# Rat Queens [comic]



## Ophiucha (Dec 12, 2013)

_Rat Queens_ is a dark comedy surrounding a D&D-style party of 'heroines', though there might be an imbalance towards chaotic on the alignment scale. The maidens are drunkards and brawlers who pay their bails by doing quests for the lords of the city. There is an elven mage, a human cleric (who is an atheist), a halfling rogue, and dwarven fighter with colourful personalities and gorgeous character designs. This series doesn't shy away from being bloody, occasionally crude, but also sort of sweet. The relationships are endearing, the charcters are all likeable in their own way while still funny as parodies of their race/class, and there's something to be said for a intentionally generic fantasy setting that still has a protagonist of colour, a queer protagonist, _and _all four protagonists are women.
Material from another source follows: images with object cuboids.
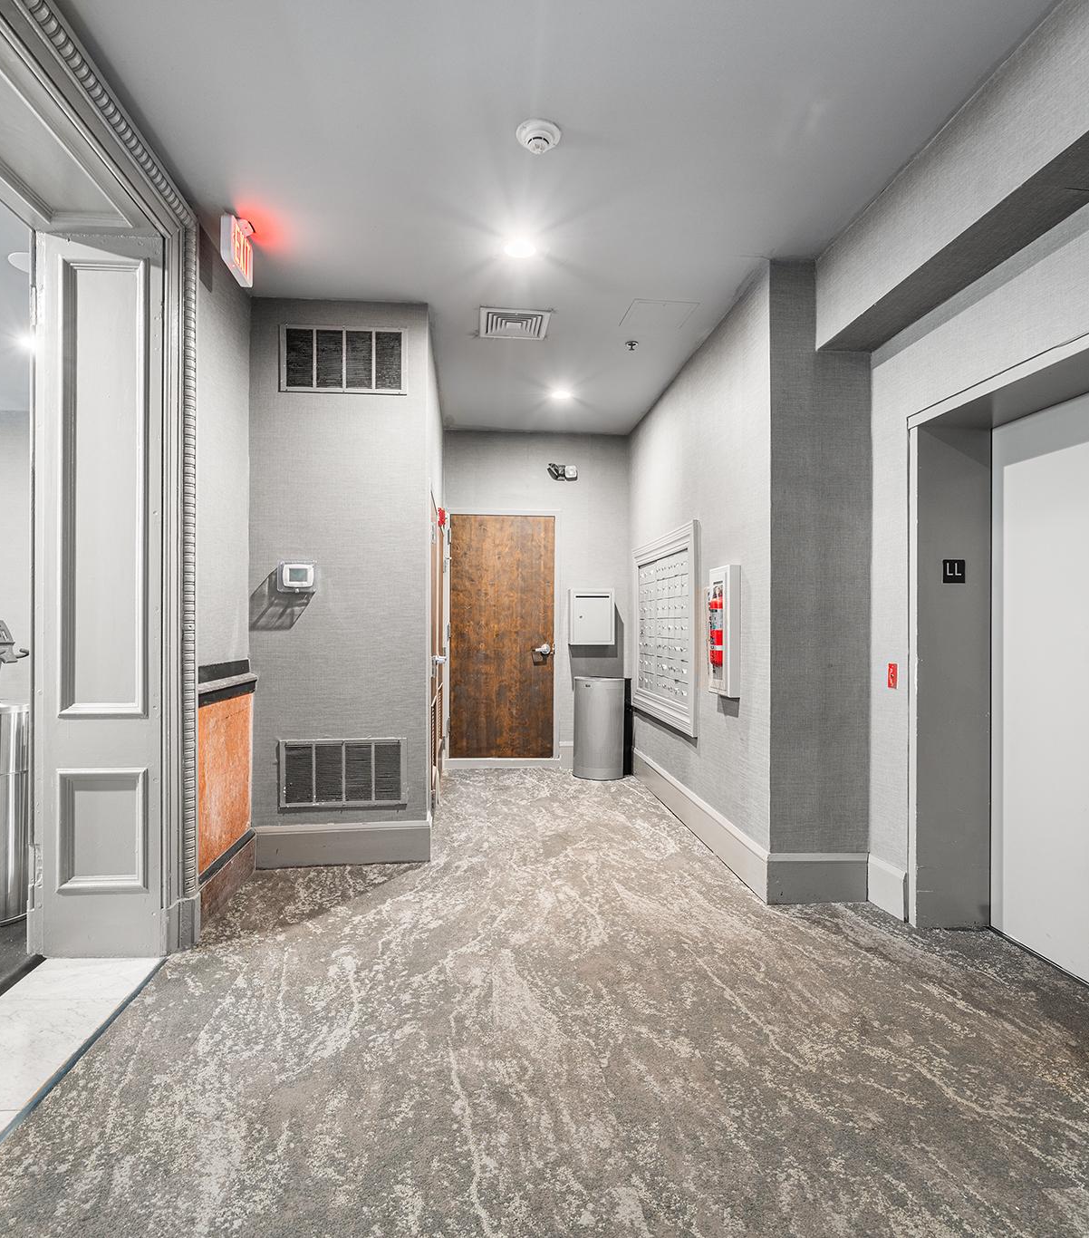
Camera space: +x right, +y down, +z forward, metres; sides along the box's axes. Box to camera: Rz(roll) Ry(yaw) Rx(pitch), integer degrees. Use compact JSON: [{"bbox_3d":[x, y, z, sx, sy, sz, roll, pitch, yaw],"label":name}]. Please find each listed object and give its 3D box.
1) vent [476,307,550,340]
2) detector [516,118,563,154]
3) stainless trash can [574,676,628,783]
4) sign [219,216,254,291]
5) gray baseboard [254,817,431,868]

I really recommend this one, and you can get the first issues for $2 on their digital store here, or for about $4 in a physical shop. There are three issues out so far, with the fourth coming out next Wednesday. If you've read any of it, chat with me about it!


----------



## Philip Overby (Dec 12, 2013)

I love the art here! Reminds me of something, but I can't put my finger on it. The characters sound like a blast as well. Definitely my kind of fantasy.


----------



## ThinkerX (Dec 18, 2013)

Hmm...

Looked over some google image pages from the comics...
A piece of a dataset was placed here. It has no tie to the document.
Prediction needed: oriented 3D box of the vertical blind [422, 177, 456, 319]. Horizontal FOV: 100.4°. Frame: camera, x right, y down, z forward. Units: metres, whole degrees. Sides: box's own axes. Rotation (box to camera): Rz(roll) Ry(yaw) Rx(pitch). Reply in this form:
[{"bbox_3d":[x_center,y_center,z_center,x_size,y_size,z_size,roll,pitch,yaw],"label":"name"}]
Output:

'One part Vodka and two magic mushrooms.  They named it the Betty'.

'My parents worshipped a giant flying squid.  Holidays got weird.'

'You packed candy and drugs for dinner?'


----------



## Ophiucha (Dec 18, 2013)

Emphasis on crude and comedy.  One of the quirks of the halfling is her fondness for magic mushrooms, although aside from a few gags it doesn't really come up much in-story. Mostly everyone is just downing a few dozen tankards of ale.


----------



## ThinkerX (Dec 18, 2013)

Judging from her size, Betty's blood must be about 90% alcohol.


----------